(Dataset entries)
-*-*-

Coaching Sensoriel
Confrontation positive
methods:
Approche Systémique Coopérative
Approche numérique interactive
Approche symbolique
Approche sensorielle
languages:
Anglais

-*-*-

◆ YOUR TASK: Count every line of the data above that includes the word "Approche", then state the total and nothing more.

◆ RESULT FOR THIS EXERCISE: 4